ECLI:NL:RBDHA:2018:9855
Rechtbank Den Haag
- Voorlopige voorziening
- Rechtspraak.nl
Afwijzing verzoek voorlopige voorziening in vreemdelingenzaak met betrekking tot verblijfsvergunningen
In deze zaak heeft de voorzieningenrechter van de Rechtbank Den Haag op 14 augustus 2018 uitspraak gedaan op het verzoek om een voorlopige voorziening van een verzoekster, die de Staatssecretaris van Justitie en Veiligheid als verweerder heeft. De verzoekster, die een verblijfsvergunning had aangevraagd op humanitaire gronden, had eerder een afwijzing van haar aanvraag ontvangen.

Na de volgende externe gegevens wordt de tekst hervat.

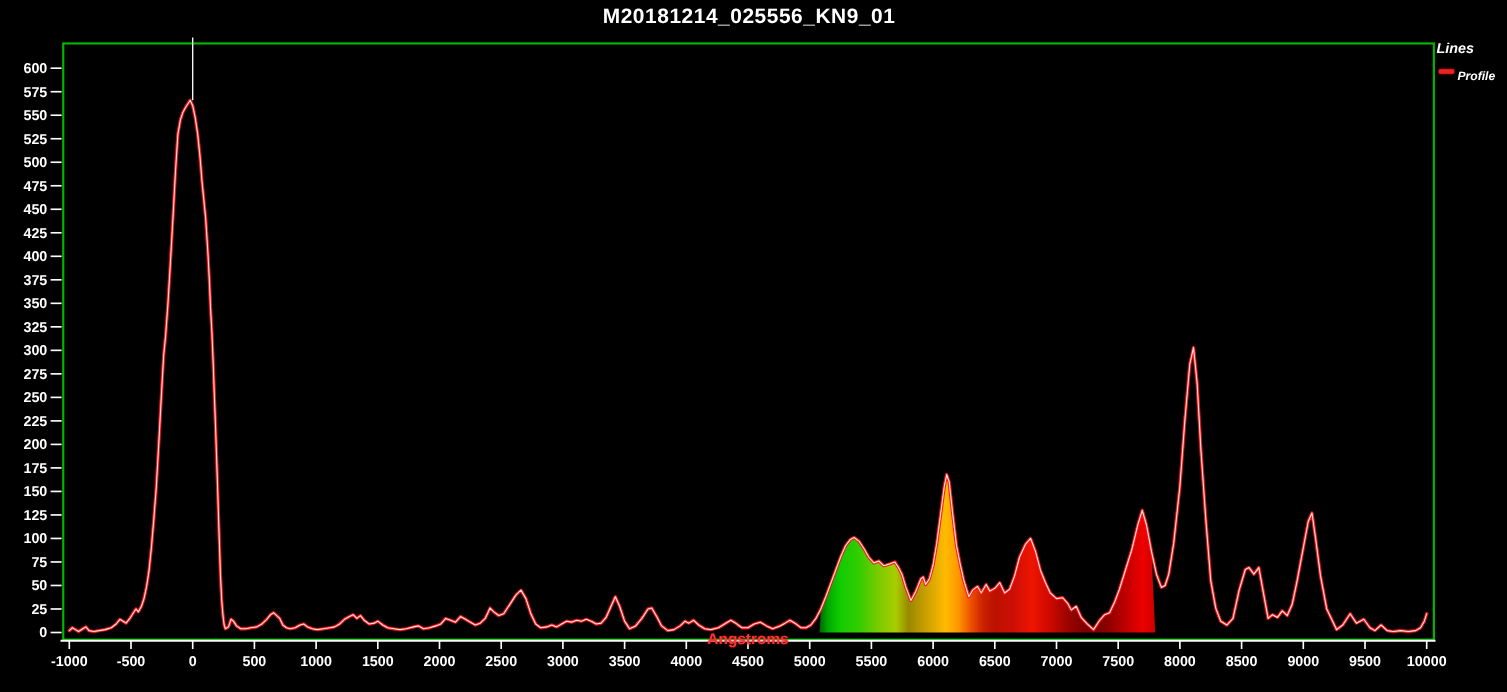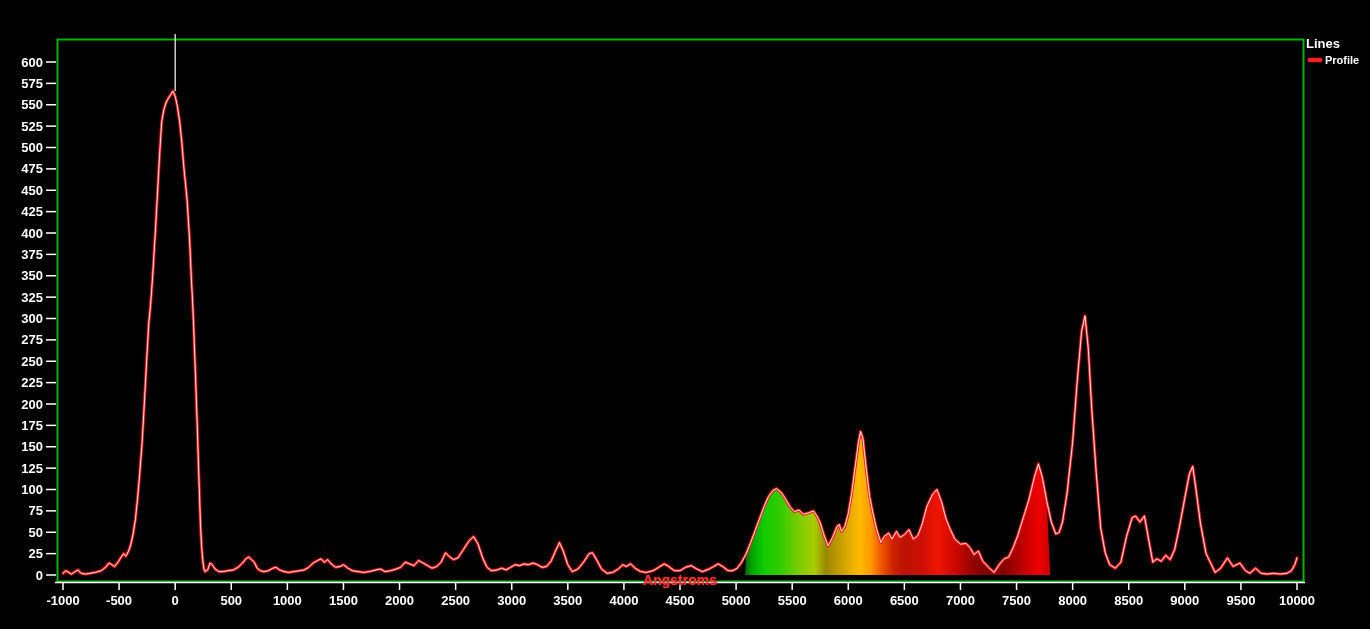--- a/index.html
+++ b/index.html
@@ -1,33 +1,34 @@
 <!DOCTYPE html>
 <html><head>
 <meta charset="utf-8">
 <style>
   html,body{margin:0;padding:0;background:#000;}
   .stage{position:relative;width:1370px;height:629px;background:#000;overflow:hidden;
          font-family:"Liberation Sans", sans-serif;}
   .title{position:absolute;left:0;top:5px;width:1362px;text-align:center;color:#fff;
          font-size:19px;font-weight:bold;letter-spacing:0.5px;}
-  .legend{position:absolute;left:1306px;top:36px;color:#fff;}
+  .legend{position:absolute;left:1306px;top:36px;color:#fff;font-style:italic;}
   .legend-title{font-size:13px;font-weight:bold;color:#fff;}
   .legend-item{display:flex;align-items:center;margin-top:3px;margin-left:2px;}
   .legend-dash{width:14px;height:4px;background:#e22;border-radius:1px;box-shadow:0 0 2px #f00;}
-  .legend-label{font-size:11px;font-weight:bold;color:#fff;margin-left:3px;}
+  .legend-label{font-size:11px;font-weight:bold;color:#fff;margin-left:3px;margin-top:10px;}
   .xaxis-title{position:absolute;left:57px;top:572px;width:1246px;text-align:center;
          color:#ff3333;font-size:14px;font-weight:bold;text-shadow:0 0 2px #a00;}
   svg{position:absolute;left:0;top:0;}
   text{font-family:"Liberation Sans", sans-serif;}
 </style>
 </head>
 <body>
 
 <div class="stage">
+  <div class="title">M20181214_025556_KN9_01</div>
 
   <svg id="plot" width="1370" height="629">
       <defs>
         <linearGradient id="spec" gradientUnits="userSpaceOnUse" x1="745.0654545454546" y1="0" x2="1050.2" y2="0">
           <stop offset="0.0000" stop-color="#006600"></stop>
           <stop offset="0.0257" stop-color="#00aa00"></stop>
           <stop offset="0.0625" stop-color="#11cc00"></stop>
           <stop offset="0.1176" stop-color="#33cc00"></stop>
           <stop offset="0.1728" stop-color="#77cc00"></stop>
           <stop offset="0.2279" stop-color="#aacc00"></stop>

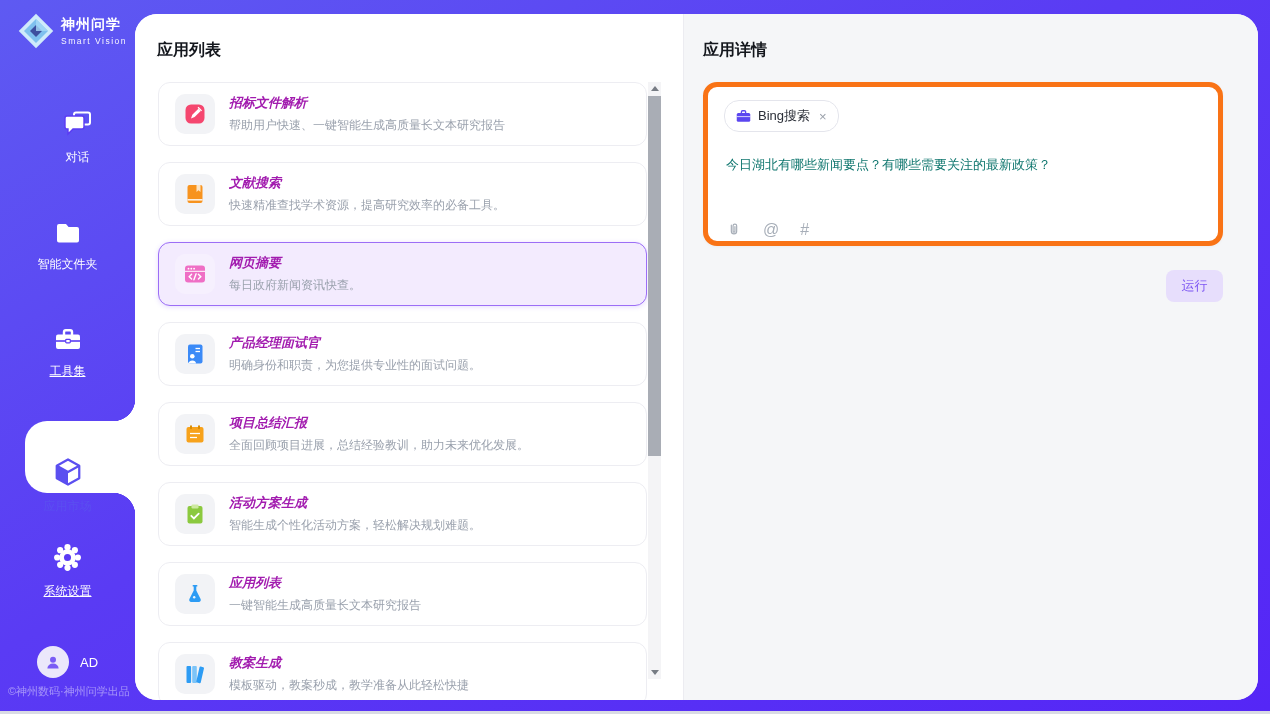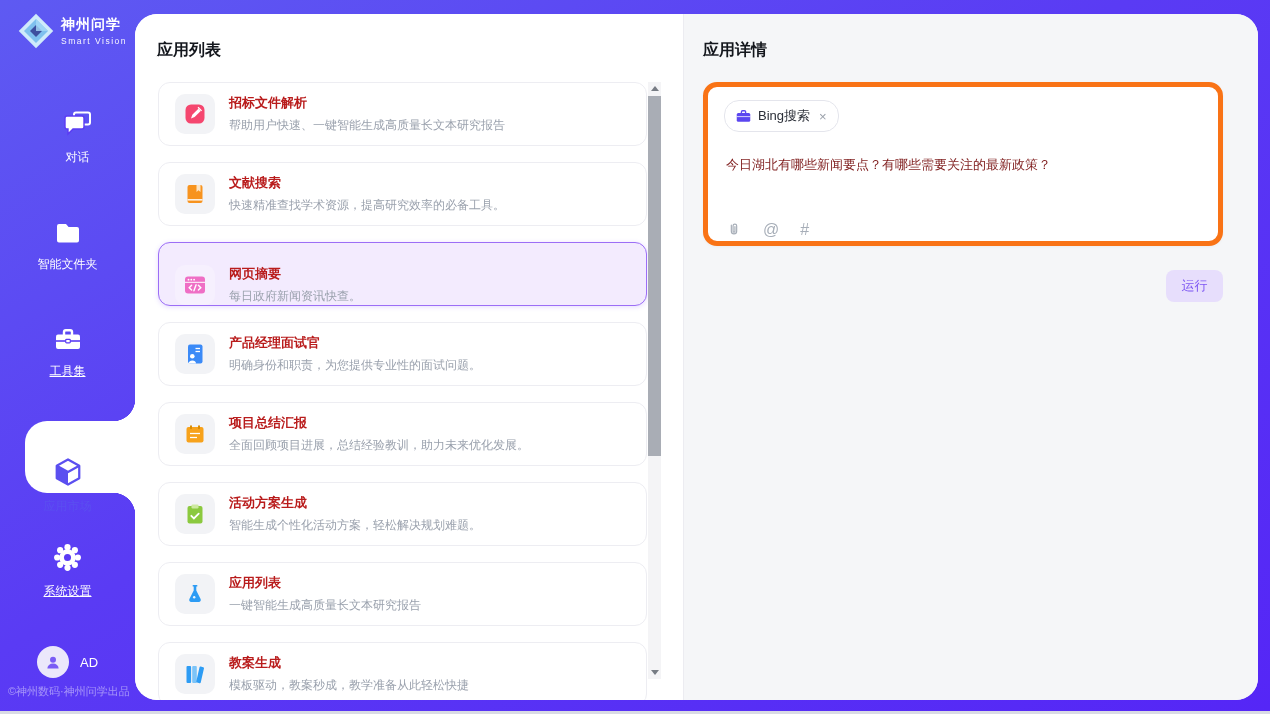--- a/index.html
+++ b/index.html
@@ -31,44 +31,44 @@
 
   
   .panel { position:absolute; left:135px; top:14px; width:1123px; height:686px;
     background:#fff; border-radius:22px; overflow:hidden; display:flex; }
   .list-pane { position:relative; width:548px; height:100%; background:#fff; }
   .pane-title { position:absolute; top:26px; left:22px; font-size:16px; font-weight:700; color:#14171d; }
 
   .cards { position:absolute; left:23px; top:68px; width:489px; }
   .card { height:64px; margin-bottom:16px; border:1px solid #ededf2; border-radius:12px;
     background:#fff; display:flex; align-items:center; padding:0 16px; gap:14px; cursor:pointer; }
-  .card.selected { background:#f3ebfe; border:1px solid #9c6ef6; box-shadow:0 1px 5px rgba(124,77,255,.20);align-items:flex-end; }
+  .card.selected { background:#f3ebfe; border:1px solid #9c6ef6; box-shadow:0 1px 5px rgba(124,77,255,.20); }
   .tile { width:40px; height:40px; border-radius:10px; background:#f2f3f6; flex:0 0 auto;
     display:flex; align-items:center; justify-content:center; }
   .card.selected .tile { background:#f6f0fe; }
-  .card-title { font-size:13px; font-weight:700; color:#b91c1c; }
+  .card-title { font-size:13px; font-weight:700; color:#a21caf;font-style:italic; }
   .card-desc { font-size:12px; color:#9aa1ad; margin-top:5px; white-space:nowrap; }
 
   
   .vscroll { position:absolute; left:513px; top:68px; width:13px; height:597px; background:#f4f4f6; }
   .vscroll .arrow { position:absolute; left:0; width:13px; height:13px; display:flex; align-items:center; justify-content:center; cursor:pointer; }
   .arrow-up { top:0; } .arrow-down { bottom:0; }
   .tri-up { width:0; height:0; border-left:4px solid transparent; border-right:4px solid transparent; border-bottom:5px solid #777c84; }
   .tri-down { width:0; height:0; border-left:4px solid transparent; border-right:4px solid transparent; border-top:5px solid #777c84; }
   .thumb { position:absolute; left:0; top:14px; width:13px; height:360px; background:#a9adb5; cursor:pointer; }
 
   
   .detail-pane { position:relative; flex:1; height:100%; background:#f5f6f8; border-left:1px solid #ececf1; }
   .qcard { position:absolute; left:19px; top:68px; width:520px; height:164px; background:#fff;
     border:5px solid #f97316; border-radius:14px; box-shadow:0 1px 3px rgba(20,20,40,.04); }
   .tool-tag { position:absolute; left:16px; top:13px; display:inline-flex; align-items:center; gap:7px;
     border:1px solid #e4e5ec; border-radius:15px; padding:6px 11px; background:#fff; cursor:pointer; }
   .tool-tag-label { font-size:13px; color:#2a2e37; }
   .tag-close { font-size:13px; color:#9aa0aa; margin-left:2px; cursor:pointer; line-height:1; }
-  .question { position:absolute; left:18px; top:69px; width:480px; font-size:13px; color:#7f1d1d; cursor:text; }
+  .question { position:absolute; left:18px; top:69px; width:480px; font-size:13px; color:#0f766e; cursor:text; }
   .qtools { position:absolute; left:18px; top:134px; display:flex; align-items:center; gap:21px;
     color:#a7aeb8; font-size:16px; }
   .qtools .ticon { cursor:pointer; line-height:1; }
   .run-btn { position:absolute; top:256px; right:35px; width:57px; height:32px; border:none; border-radius:8px;
     background:#e7defc; color:#7e57f2; font-size:13px; cursor:pointer; font-family:inherit; }
 </style>
 </head>
 <body>
 
 <div class="stage">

Dit besluit was genomen op 21 december 2016, waarbij de aanvraag voor een verblijfsvergunning ‘humanitair niet tijdelijk’ werd afgewezen en de bestaande verblijfsvergunningen werden ingetrokken. Na een ongegrond verklaard bezwaar op 18 mei 2017, heeft verzoekster beroep ingesteld en verzocht om een voorlopige voorziening om uitzetting te voorkomen totdat op het beroep was beslist.
De voorzieningenrechter heeft in zijn overwegingen vastgesteld dat het verzoek om een voorlopige voorziening niet-ontvankelijk moet worden verklaard, omdat de rechtbank in een andere procedure met zaaknummer AWB 17/11074 het beroep ongegrond heeft verklaard. Hierdoor werd niet langer voldaan aan het connexiteitsvereiste zoals neergelegd in artikel 8:81 van de Algemene wet bestuursrecht. De voorzieningenrechter heeft geen termen aanwezig geacht voor een veroordeling in de proceskosten en heeft het verzoek om voorlopige voorziening afgewezen. De uitspraak is openbaar gedaan en een afschrift is verzonden aan de betrokken partijen. Tegen deze uitspraak kan geen hoger beroep worden ingesteld.